Work order: Return every record exactly as it appears. Leave nothing out.

Saved data entries:
- Opening Delimiter -

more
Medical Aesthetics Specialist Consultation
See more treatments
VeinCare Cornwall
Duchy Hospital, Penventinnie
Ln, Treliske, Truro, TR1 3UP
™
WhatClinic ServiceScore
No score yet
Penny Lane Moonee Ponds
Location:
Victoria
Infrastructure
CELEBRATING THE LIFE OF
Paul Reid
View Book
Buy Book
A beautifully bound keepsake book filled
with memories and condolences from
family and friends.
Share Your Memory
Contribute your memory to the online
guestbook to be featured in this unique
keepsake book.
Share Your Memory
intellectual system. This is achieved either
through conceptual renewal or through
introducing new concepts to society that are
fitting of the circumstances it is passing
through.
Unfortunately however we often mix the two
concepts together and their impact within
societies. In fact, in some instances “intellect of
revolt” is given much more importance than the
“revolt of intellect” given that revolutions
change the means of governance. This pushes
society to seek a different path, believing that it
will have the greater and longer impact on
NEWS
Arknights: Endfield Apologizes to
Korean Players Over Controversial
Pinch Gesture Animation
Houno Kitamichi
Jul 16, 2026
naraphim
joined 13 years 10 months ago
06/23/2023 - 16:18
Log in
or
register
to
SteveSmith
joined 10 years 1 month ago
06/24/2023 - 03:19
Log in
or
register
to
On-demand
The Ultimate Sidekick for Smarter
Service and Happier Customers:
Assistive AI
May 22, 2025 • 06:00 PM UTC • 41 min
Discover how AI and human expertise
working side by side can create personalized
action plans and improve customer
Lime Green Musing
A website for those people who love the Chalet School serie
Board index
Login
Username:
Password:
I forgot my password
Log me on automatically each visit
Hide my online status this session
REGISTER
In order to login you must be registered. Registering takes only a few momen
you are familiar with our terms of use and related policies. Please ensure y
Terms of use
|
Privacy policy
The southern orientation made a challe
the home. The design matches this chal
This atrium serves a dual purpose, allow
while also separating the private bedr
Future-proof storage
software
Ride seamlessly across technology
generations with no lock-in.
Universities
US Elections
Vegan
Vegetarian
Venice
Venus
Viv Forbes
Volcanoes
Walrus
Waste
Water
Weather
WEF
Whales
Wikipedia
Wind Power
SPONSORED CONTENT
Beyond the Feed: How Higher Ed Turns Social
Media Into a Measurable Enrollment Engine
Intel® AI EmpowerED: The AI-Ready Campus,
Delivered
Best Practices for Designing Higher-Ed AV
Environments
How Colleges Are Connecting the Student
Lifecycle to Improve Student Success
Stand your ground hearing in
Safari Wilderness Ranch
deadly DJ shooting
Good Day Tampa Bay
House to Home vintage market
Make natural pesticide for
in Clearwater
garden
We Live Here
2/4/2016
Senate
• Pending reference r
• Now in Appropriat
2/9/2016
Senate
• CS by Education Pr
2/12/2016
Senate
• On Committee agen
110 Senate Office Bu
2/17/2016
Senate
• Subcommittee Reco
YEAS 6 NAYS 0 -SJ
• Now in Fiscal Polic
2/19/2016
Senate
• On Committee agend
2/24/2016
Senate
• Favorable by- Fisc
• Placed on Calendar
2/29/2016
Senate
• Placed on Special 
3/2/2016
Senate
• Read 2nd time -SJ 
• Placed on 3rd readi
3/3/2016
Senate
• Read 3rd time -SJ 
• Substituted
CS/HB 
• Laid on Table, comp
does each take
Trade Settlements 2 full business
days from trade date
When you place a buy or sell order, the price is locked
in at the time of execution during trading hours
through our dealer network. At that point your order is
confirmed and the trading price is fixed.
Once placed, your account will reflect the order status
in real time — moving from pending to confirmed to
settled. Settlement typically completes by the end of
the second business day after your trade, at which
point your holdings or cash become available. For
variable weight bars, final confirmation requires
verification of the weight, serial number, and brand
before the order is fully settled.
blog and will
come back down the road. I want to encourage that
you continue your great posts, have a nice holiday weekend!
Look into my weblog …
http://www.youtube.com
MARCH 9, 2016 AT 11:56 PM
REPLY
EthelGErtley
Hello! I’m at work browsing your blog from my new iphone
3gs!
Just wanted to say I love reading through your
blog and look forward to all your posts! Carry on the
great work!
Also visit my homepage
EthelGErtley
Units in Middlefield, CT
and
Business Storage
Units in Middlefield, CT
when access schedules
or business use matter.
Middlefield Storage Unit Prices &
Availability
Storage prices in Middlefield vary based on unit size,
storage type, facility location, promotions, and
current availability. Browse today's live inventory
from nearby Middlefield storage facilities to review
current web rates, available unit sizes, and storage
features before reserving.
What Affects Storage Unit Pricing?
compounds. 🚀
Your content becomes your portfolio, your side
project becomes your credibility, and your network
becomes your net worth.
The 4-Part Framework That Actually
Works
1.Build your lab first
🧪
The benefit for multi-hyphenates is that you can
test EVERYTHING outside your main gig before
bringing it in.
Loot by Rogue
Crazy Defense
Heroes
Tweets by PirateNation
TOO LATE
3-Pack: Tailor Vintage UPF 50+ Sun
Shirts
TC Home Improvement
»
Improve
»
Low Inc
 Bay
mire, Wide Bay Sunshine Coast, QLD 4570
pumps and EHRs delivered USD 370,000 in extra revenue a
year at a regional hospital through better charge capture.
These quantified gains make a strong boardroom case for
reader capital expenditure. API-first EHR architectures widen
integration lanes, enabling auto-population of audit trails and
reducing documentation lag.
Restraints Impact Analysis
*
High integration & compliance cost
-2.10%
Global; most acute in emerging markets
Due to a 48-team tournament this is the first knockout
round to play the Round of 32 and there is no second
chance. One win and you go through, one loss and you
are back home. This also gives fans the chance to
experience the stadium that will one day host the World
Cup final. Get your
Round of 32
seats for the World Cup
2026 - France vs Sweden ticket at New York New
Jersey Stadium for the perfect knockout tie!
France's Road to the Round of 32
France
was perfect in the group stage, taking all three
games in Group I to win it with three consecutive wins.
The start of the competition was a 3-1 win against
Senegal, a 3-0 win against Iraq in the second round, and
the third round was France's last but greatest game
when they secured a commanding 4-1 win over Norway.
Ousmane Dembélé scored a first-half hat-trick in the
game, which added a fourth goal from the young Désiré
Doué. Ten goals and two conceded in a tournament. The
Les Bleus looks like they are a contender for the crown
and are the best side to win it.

- Closing Delimiter -

Exercise result:
more
Medical Aesthetics Specialist Consultation
See more treatments
VeinCare Cornwall
Duchy Hospital, Penventinnie
Ln, Treliske, Truro, TR1 3UP
™
WhatClinic ServiceScore
No score yet
Penny Lane Moonee Ponds
Location:
Victoria
Infrastructure
CELEBRATING THE LIFE OF
Paul Reid
View Book
Buy Book
A beautifully bound keepsake book filled
with memories and condolences from
family and friends.
Share Your Memory
Contribute your memory to the online
guestbook to be featured in this unique
keepsake book.
Share Your Memory
intellectual system. This is achieved either
through conceptual renewal or through
introducing new concepts to society that are
fitting of the circumstances it is passing
through.
Unfortunately however we often mix the two
concepts together and their impact within
societies. In fact, in some instances “intellect of
revolt” is given much more importance than the
“revolt of intellect” given that revolutions
change the means of governance. This pushes
society to seek a different path, believing that it
will have the greater and longer impact on
NEWS
Arknights: Endfield Apologizes to
Korean Players Over Controversial
Pinch Gesture Animation
Houno Kitamichi
Jul 16, 2026
naraphim
joined 13 years 10 months ago
06/23/2023 - 16:18
Log in
or
register
to
SteveSmith
joined 10 years 1 month ago
06/24/2023 - 03:19
Log in
or
register
to
On-demand
The Ultimate Sidekick for Smarter
Service and Happier Customers:
Assistive AI
May 22, 2025 • 06:00 PM UTC • 41 min
Discover how AI and human expertise
working side by side can create personalized
action plans and improve customer
Lime Green Musing
A website for those people who love the Chalet School serie
Board index
Login
Username:
Password:
I forgot my password
Log me on automatically each visit
Hide my online status this session
REGISTER
In order to login you must be registered. Registering takes only a few momen
you are familiar with our terms of use and related policies. Please ensure y
Terms of use
|
Privacy policy
The southern orientation made a challe
the home. The design matches this chal
This atrium serves a dual purpose, allow
while also separating the private bedr
Future-proof storage
software
Ride seamlessly across technology
generations with no lock-in.
Universities
US Elections
Vegan
Vegetarian
Venice
Venus
Viv Forbes
Volcanoes
Walrus
Waste
Water
Weather
WEF
Whales
Wikipedia
Wind Power
SPONSORED CONTENT
Beyond the Feed: How Higher Ed Turns Social
Media Into a Measurable Enrollment Engine
Intel® AI EmpowerED: The AI-Ready Campus,
Delivered
Best Practices for Designing Higher-Ed AV
Environments
How Colleges Are Connecting the Student
Lifecycle to Improve Student Success
Stand your ground hearing in
Safari Wilderness Ranch
deadly DJ shooting
Good Day Tampa Bay
House to Home vintage market
Make natural pesticide for
in Clearwater
garden
We Live Here
2/4/2016
Senate
• Pending reference r
• Now in Appropriat
2/9/2016
Senate
• CS by Education Pr
2/12/2016
Senate
• On Committee agen
110 Senate Office Bu
2/17/2016
Senate
• Subcommittee Reco
YEAS 6 NAYS 0 -SJ
• Now in Fiscal Polic
2/19/2016
Senate
• On Committee agend
2/24/2016
Senate
• Favorable by- Fisc
• Placed on Calendar
2/29/2016
Senate
• Placed on Special 
3/2/2016
Senate
• Read 2nd time -SJ 
• Placed on 3rd readi
3/3/2016
Senate
• Read 3rd time -SJ 
• Substituted
CS/HB 
• Laid on Table, comp
does each take
Trade Settlements 2 full business
days from trade date
When you place a buy or sell order, the price is locked
in at the time of execution during trading hours
through our dealer network. At that point your order is
confirmed and the trading price is fixed.
Once placed, your account will reflect the order status
in real time — moving from pending to confirmed to
settled. Settlement typically completes by the end of
the second business day after your trade, at which
point your holdings or cash become available. For
variable weight bars, final confirmation requires
verification of the weight, serial number, and brand
before the order is fully settled.
blog and will
come back down the road. I want to encourage that
you continue your great posts, have a nice holiday weekend!
Look into my weblog …
http://www.youtube.com
MARCH 9, 2016 AT 11:56 PM
REPLY
EthelGErtley
Hello! I’m at work browsing your blog from my new iphone
3gs!
Just wanted to say I love reading through your
blog and look forward to all your posts! Carry on the
great work!
Also visit my homepage
EthelGErtley
Units in Middlefield, CT
and
Business Storage
Units in Middlefield, CT
when access schedules
or business use matter.
Middlefield Storage Unit Prices &
Availability
Storage prices in Middlefield vary based on unit size,
storage type, facility location, promotions, and
current availability. Browse today's live inventory
from nearby Middlefield storage facilities to review
current web rates, available unit sizes, and storage
features before reserving.
What Affects Storage Unit Pricing?
compounds. 🚀
Your content becomes your portfolio, your side
project becomes your credibility, and your network
becomes your net worth.
The 4-Part Framework That Actually
Works
1.Build your lab first
🧪
The benefit for multi-hyphenates is that you can
test EVERYTHING outside your main gig before
bringing it in.
Loot by Rogue
Crazy Defense
Heroes
Tweets by PirateNation
TOO LATE
3-Pack: Tailor Vintage UPF 50+ Sun
Shirts
TC Home Improvement
»
Improve
»
Low Inc
 Bay
mire, Wide Bay Sunshine Coast, QLD 4570
pumps and EHRs delivered USD 370,000 in extra revenue a
year at a regional hospital through better charge capture.
These quantified gains make a strong boardroom case for
reader capital expenditure. API-first EHR architectures widen
integration lanes, enabling auto-population of audit trails and
reducing documentation lag.
Restraints Impact Analysis
*
High integration & compliance cost
-2.10%
Global; most acute in emerging markets
Due to a 48-team tournament this is the first knockout
round to play the Round of 32 and there is no second
chance. One win and you go through, one loss and you
are back home. This also gives fans the chance to
experience the stadium that will one day host the World
Cup final. Get your
Round of 32
seats for the World Cup
2026 - France vs Sweden ticket at New York New
Jersey Stadium for the perfect knockout tie!
France's Road to the Round of 32
France
was perfect in the group stage, taking all three
games in Group I to win it with three consecutive wins.
The start of the competition was a 3-1 win against
Senegal, a 3-0 win against Iraq in the second round, and
the third round was France's last but greatest game
when they secured a commanding 4-1 win over Norway.
Ousmane Dembélé scored a first-half hat-trick in the
game, which added a fourth goal from the young Désiré
Doué. Ten goals and two conceded in a tournament. The
Les Bleus looks like they are a contender for the crown
and are the best side to win it.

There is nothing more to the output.